(Source information Opens)

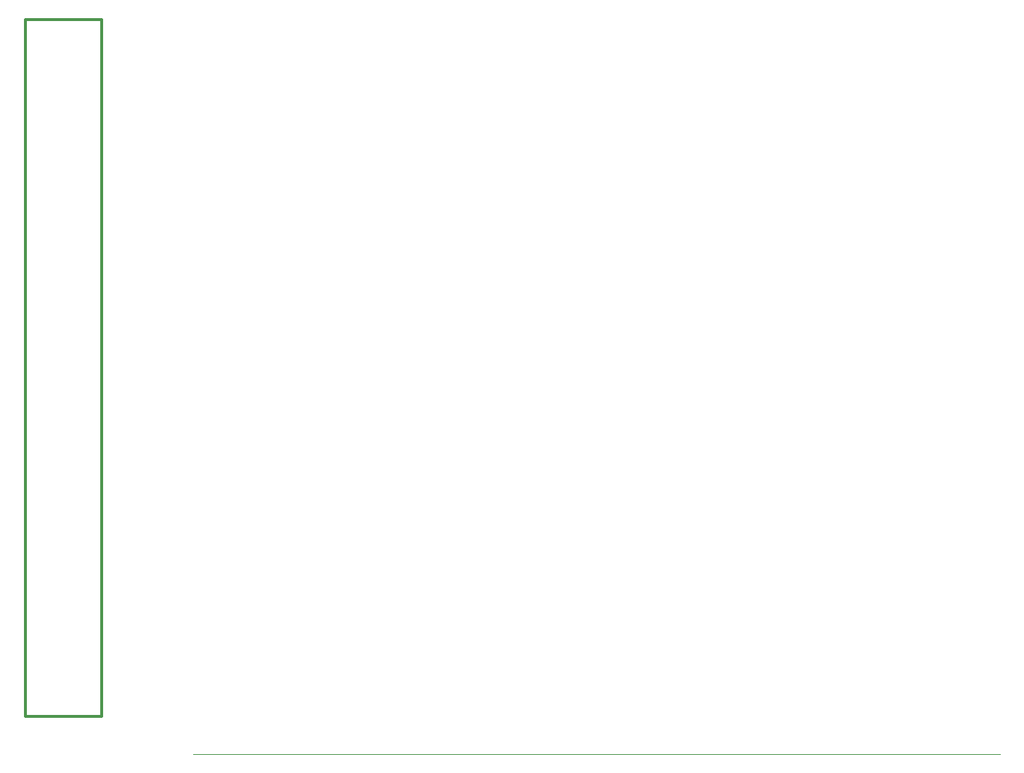
<source format=gbr>
%TF.GenerationSoftware,KiCad,Pcbnew,(5.1.12)-1*%
%TF.CreationDate,2022-05-03T20:15:27+02:00*%
%TF.ProjectId,ec1834-post,65633138-3334-42d7-906f-73742e6b6963,2*%
%TF.SameCoordinates,Original*%
%TF.FileFunction,OtherDrawing,Comment*%
%FSLAX46Y46*%
G04 Gerber Fmt 4.6, Leading zero omitted, Abs format (unit mm)*
G04 Created by KiCad (PCBNEW (5.1.12)-1) date 2022-05-03 20:15:27*
%MOMM*%
%LPD*%
G01*
G04 APERTURE LIST*
%ADD10C,0.080000*%
%ADD11C,0.304800*%
G04 APERTURE END LIST*
D10*
%TO.C,J0*%
X164094000Y-153001000D02*
X70094000Y-153001000D01*
D11*
%TO.C,J1*%
X50546000Y-148590000D02*
X50546000Y-67310000D01*
X50546000Y-67310000D02*
X59436000Y-67310000D01*
X59436000Y-67310000D02*
X59436000Y-148590000D01*
X59436000Y-148590000D02*
X50546000Y-148590000D01*
%TD*%
M02*

</source>
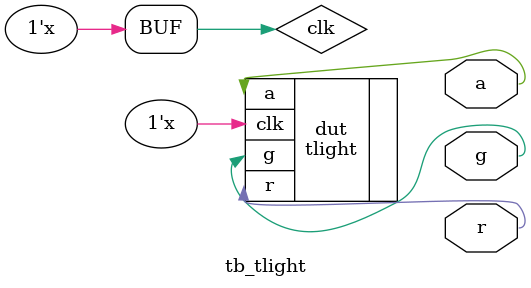
<source format=sv>
`timescale 1ns / 1ps

module tb_tlight(
  output r,
  output a,
  output g);

  logic clk;      // clock signal we are going to generate

                  // instantiate design under test (dut)
  tlight dut(.clk(clk), .r(r), .a(a), .g(g));

  initial         // sequence of events to simulate
    begin
      clk = 0;   // at time=0 set clock to zero
    end

  always #5       // every five simulation units...
    clk <= !clk;  // ...invert the clock

                  // produce debug output on the negative edge of the clock
  always @(negedge clk)
    $display("time=%05d: (r,a,g) = (%1d,%1d,%1d)",
      $time,      // simulator time
      r, a, g);   // outputs to display: red, amber, green

endmodule // tb_tlight

</source>
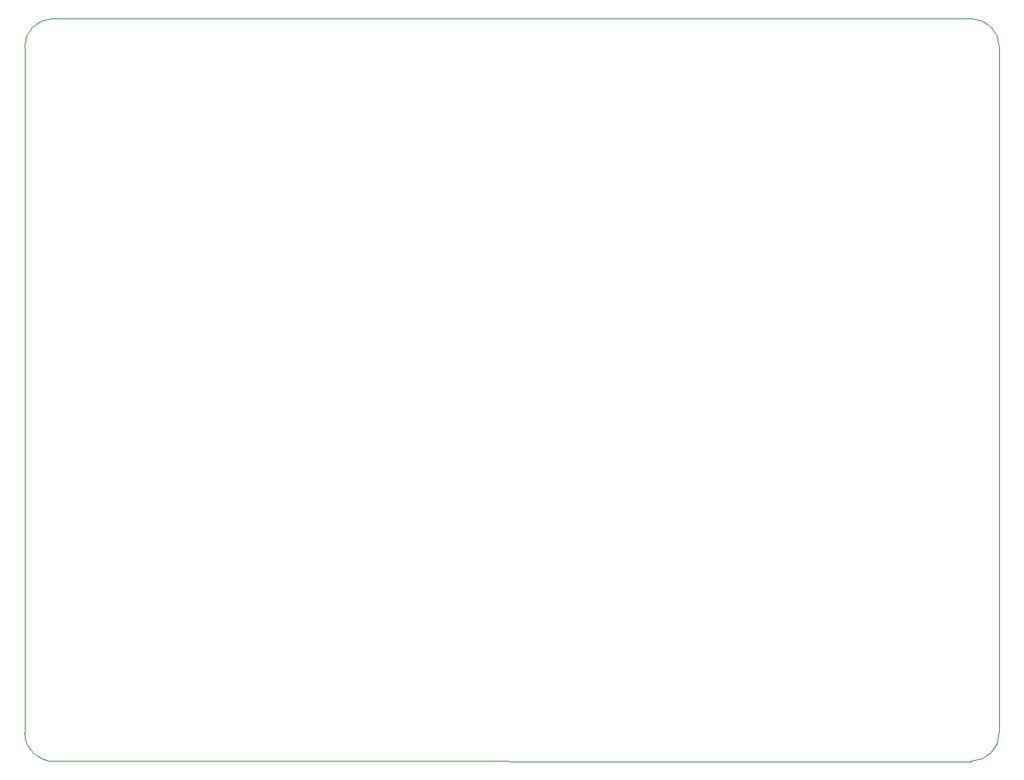
<source format=gbr>
%TF.GenerationSoftware,KiCad,Pcbnew,5.1.8*%
%TF.CreationDate,2020-12-14T21:05:08+01:00*%
%TF.ProjectId,breathe,62726561-7468-4652-9e6b-696361645f70,rev?*%
%TF.SameCoordinates,Original*%
%TF.FileFunction,Profile,NP*%
%FSLAX46Y46*%
G04 Gerber Fmt 4.6, Leading zero omitted, Abs format (unit mm)*
G04 Created by KiCad (PCBNEW 5.1.8) date 2020-12-14 21:05:08*
%MOMM*%
%LPD*%
G01*
G04 APERTURE LIST*
%TA.AperFunction,Profile*%
%ADD10C,0.050000*%
%TD*%
G04 APERTURE END LIST*
D10*
X76000000Y-79000000D02*
G75*
G02*
X79000000Y-76000000I3000000J0D01*
G01*
X79099944Y-154498335D02*
G75*
G02*
X76000000Y-151500000I-99944J2998335D01*
G01*
X179000000Y-151500000D02*
G75*
G02*
X176000000Y-154500000I-3000000J0D01*
G01*
X176000000Y-76000000D02*
G75*
G02*
X179000000Y-79000000I0J-3000000D01*
G01*
X76000000Y-79000000D02*
X76000000Y-151500000D01*
X176000000Y-154500000D02*
X79099944Y-154498335D01*
X179000000Y-79000000D02*
X179000000Y-151500000D01*
X79000000Y-76000000D02*
X176000000Y-76000000D01*
M02*

</source>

(Source information Closes)

Problem description:
Each line above is to be copied verbatim. Drop any image from the copy.

Exercise result:
<source format=gbr>
%TF.GenerationSoftware,KiCad,Pcbnew,(5.1.12)-1*%
%TF.CreationDate,2022-05-03T20:15:27+02:00*%
%TF.ProjectId,ec1834-post,65633138-3334-42d7-906f-73742e6b6963,2*%
%TF.SameCoordinates,Original*%
%TF.FileFunction,OtherDrawing,Comment*%
%FSLAX46Y46*%
G04 Gerber Fmt 4.6, Leading zero omitted, Abs format (unit mm)*
G04 Created by KiCad (PCBNEW (5.1.12)-1) date 2022-05-03 20:15:27*
%MOMM*%
%LPD*%
G01*
G04 APERTURE LIST*
%ADD10C,0.080000*%
%ADD11C,0.304800*%
G04 APERTURE END LIST*
D10*
%TO.C,J0*%
X164094000Y-153001000D02*
X70094000Y-153001000D01*
D11*
%TO.C,J1*%
X50546000Y-148590000D02*
X50546000Y-67310000D01*
X50546000Y-67310000D02*
X59436000Y-67310000D01*
X59436000Y-67310000D02*
X59436000Y-148590000D01*
X59436000Y-148590000D02*
X50546000Y-148590000D01*
%TD*%
M02*

</source>
<source format=sv>
`timescale 1ns / 1ps

module tb_tlight(
  output r,
  output a,
  output g);

  logic clk;      // clock signal we are going to generate

                  // instantiate design under test (dut)
  tlight dut(.clk(clk), .r(r), .a(a), .g(g));

  initial         // sequence of events to simulate
    begin
      clk = 0;   // at time=0 set clock to zero
    end

  always #5       // every five simulation units...
    clk <= !clk;  // ...invert the clock

                  // produce debug output on the negative edge of the clock
  always @(negedge clk)
    $display("time=%05d: (r,a,g) = (%1d,%1d,%1d)",
      $time,      // simulator time
      r, a, g);   // outputs to display: red, amber, green

endmodule // tb_tlight

</source>
<source format=gbr>
%TF.GenerationSoftware,KiCad,Pcbnew,5.1.8*%
%TF.CreationDate,2020-12-14T21:05:08+01:00*%
%TF.ProjectId,breathe,62726561-7468-4652-9e6b-696361645f70,rev?*%
%TF.SameCoordinates,Original*%
%TF.FileFunction,Profile,NP*%
%FSLAX46Y46*%
G04 Gerber Fmt 4.6, Leading zero omitted, Abs format (unit mm)*
G04 Created by KiCad (PCBNEW 5.1.8) date 2020-12-14 21:05:08*
%MOMM*%
%LPD*%
G01*
G04 APERTURE LIST*
%TA.AperFunction,Profile*%
%ADD10C,0.050000*%
%TD*%
G04 APERTURE END LIST*
D10*
X76000000Y-79000000D02*
G75*
G02*
X79000000Y-76000000I3000000J0D01*
G01*
X79099944Y-154498335D02*
G75*
G02*
X76000000Y-151500000I-99944J2998335D01*
G01*
X179000000Y-151500000D02*
G75*
G02*
X176000000Y-154500000I-3000000J0D01*
G01*
X176000000Y-76000000D02*
G75*
G02*
X179000000Y-79000000I0J-3000000D01*
G01*
X76000000Y-79000000D02*
X76000000Y-151500000D01*
X176000000Y-154500000D02*
X79099944Y-154498335D01*
X179000000Y-79000000D02*
X179000000Y-151500000D01*
X79000000Y-76000000D02*
X176000000Y-76000000D01*
M02*

</source>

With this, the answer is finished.